Now another September has started with no one to drive to school. I always said I didn’t want to taxi them, but despite a lack of conversation during the morning car ride, I liked that time in the car, forced to decipher their hip hop CD while they ate peanut butter toast (the girls) or drank protein powder and milk (the boys). I’d drive them, and then I’d go for a quick workout at the gym. I knew the renovation had ’caused’ a relapse from exercise that didn’t involve sprinting around Home Depot, but was shocked (shocked!) to learn when I returned today, feeling a little thick around the middle, that according to their membership records I dropped out seventeen months ago.
So another September finds me back to pumping iron (well more like sloppy sit-ups) but with no young adults and their peeps hanging out on the front lawn after classes, nobody raiding our fridge, playing pool in our basement, or annoying our neighbours with their rap tunes. Five o’clock to seven o’clock is the worse. It’s too freaking quiet here. I’ve got to do something about that.  (Yesterday I was interviewed to volunteer to cuddle the babies of teenage moms – I’ll blog you about the scariness of that soon.)
We are a family of six. Their dad was rarely home in time to accommodate eating before piano lessons, or musical theater rehersals, football games, or math tutoring. No problem. I cooked for six anyway – on cold nights I’d roast a chicken and vegetables, or perhaps in the afternoon I’d put a beef stew on. When I was less inspired it was spaghetti or butter chicken – cheating on the butter part with a little package to get it going. In a rush there were always wraps or a saucy stir fry. (note to Hudson – second son- there is some literary license involved here – I did cook nice meals sometimes. I’m certain of it.)
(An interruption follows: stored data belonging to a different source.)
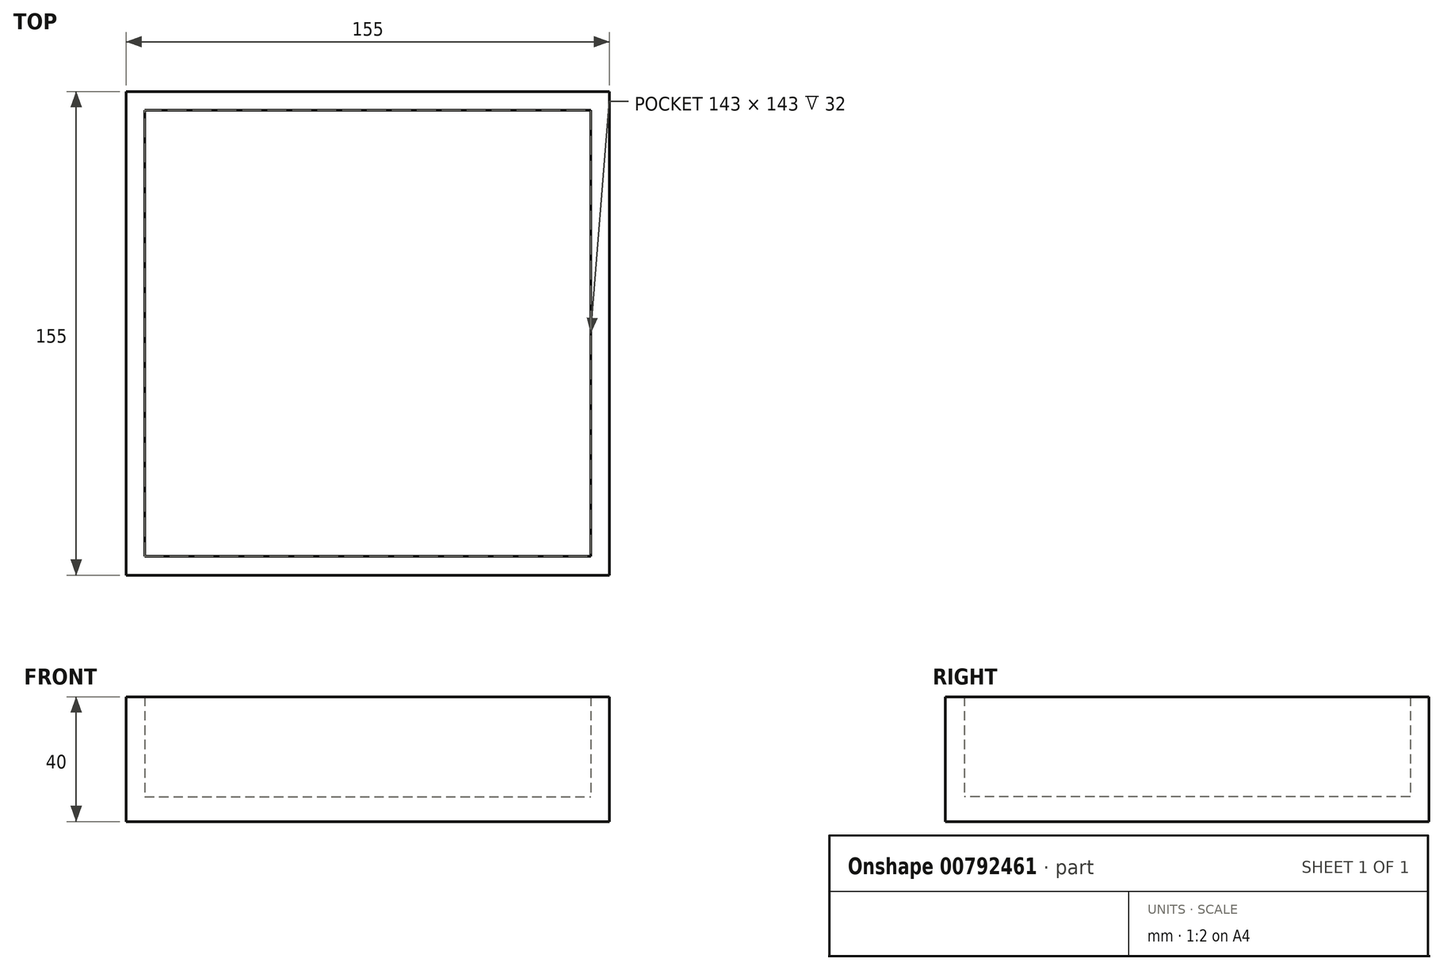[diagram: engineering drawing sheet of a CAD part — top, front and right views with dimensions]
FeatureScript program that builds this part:
annotation { "Feature Type Name" : "Feature", "Feature Type Description" : "" }
export const myFeature = defineFeature(function(context is Context, id is Id, definition is map)
    precondition{}
    {
        {
            var Q0;
            Q0=qCreatedBy(makeId("Top.planeOp"),FACE);
            var sketch = newSketch(context, id + "F0", { "sketchPlane" : qUnion([Q0])});
            skLineSegment(sketch, "E0.bottom", {"start": v(-77.5, 77.5) * mm, "end": v(77.5, 77.5) * mm});
            skLineSegment(sketch, "E0.top", {"start": v(-77.5, -77.5) * mm, "end": v(77.5, -77.5) * mm});
            skLineSegment(sketch, "E0.left", {"start": v(-77.5, 77.5) * mm, "end": v(-77.5, -77.5) * mm});
            skLineSegment(sketch, "E0.right", {"start": v(77.5, 77.5) * mm, "end": v(77.5, -77.5) * mm});
            skPoint(sketch, "E0.middle", {"position": v(0, 0) * mm});
            skPoint(sketch, "E1.middle.positionSnap0", {"position": v(-77.5, 0) * mm});
            skPoint(sketch, "E1.centerSnap0", {"position": v(-77.5, 0) * mm});
            skSolve(sketch);
        }
        {
            var Q0;
            Q0=makeQuery(id+"F0.imprint","IMPRINT",FACE,{"disambiguationData":[TD([[makeQuery(id+"F0.imprint","IMPRINT",EDGE,{"derivedFrom":sQuery(id+"F0.wireOp",EDGE,"E0.bottom")}),-1.0]])]});
            extrude(context, id + "F1", {"entities" : qUnion([Q0]), "depth" : 40 * mm, "offsetDistance" : 25 * mm});
        }
        {
            var Q0;
            Q0=makeQuery(id+"F1.opExtrude","CAP_FACE",FACE,{"disambiguationData":[OSD([sQuery(id+"F0.wireOp",EDGE,"E0.bottom"),sQuery(id+"F0.wireOp",EDGE,"E0.top"),sQuery(id+"F0.wireOp",EDGE,"E0.left"),sQuery(id+"F0.wireOp",EDGE,"E0.right")])],"isStart":false});
            shell(context, id + "F2", {"entities" : qUnion([Q0]), "thickness" : 6 * mm});
        }
        {
            var Q0;
            Q0=makeQuery(id+"F2.opShell","OFFSET_FACE",FACE,{"disambiguationData":[OSD([sQuery(id+"F0.wireOp",EDGE,"E0.bottom"),sQuery(id+"F0.wireOp",EDGE,"E0.top"),sQuery(id+"F0.wireOp",EDGE,"E0.left"),sQuery(id+"F0.wireOp",EDGE,"E0.right")])]});
            extrude(context, id + "F3", {"entities" : qUnion([Q0]), "operationType" : NewBodyOperationType.ADD, "depth" : 2 * mm, "offsetDistance" : 25 * mm});
        }
    });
When Zoe moved away for university there were still five of us. You cook for five. The winter Cole took off for Whistler there were four of us left here. That would be the average family – a parent or two, and a couple of kids – you still had to cook. The September that Hudson started university in Victoria and it was just Will, Lily and I, I realized my cooking minimum – it was a number we didn’t have anymore. Three people were – well, just three people, sort of like a holiday in my mind. “Hey, there are just the three of us – let’s order a pizza, or hunker down in front of the TV with sushi from that place we like.”
So here it is September 29th and Will and I are eating grilled cheese sandwiches for dinner for the second time in two weeks. We’re two adults. We get hungry (hec, I worked-out for the first time in a year and a half). We require sustenance. But who cooks for two people? I mean, what’s the point? Clearly, I need help. It’s essential that I look at this empty nest ‘ordeal’ more closely. Having had those four kids earlier than the majority of our peers we were the first to navigate those parenting stages. We’re close to a least a dozen families still deep in all of it, coming up behind us. I’m in transition, I say. But clearly, I’ve got some figuring out to do if I’m leading the way here. I’ve got to take a break from text stalking my kids and figure out how this happened and where it is taking me.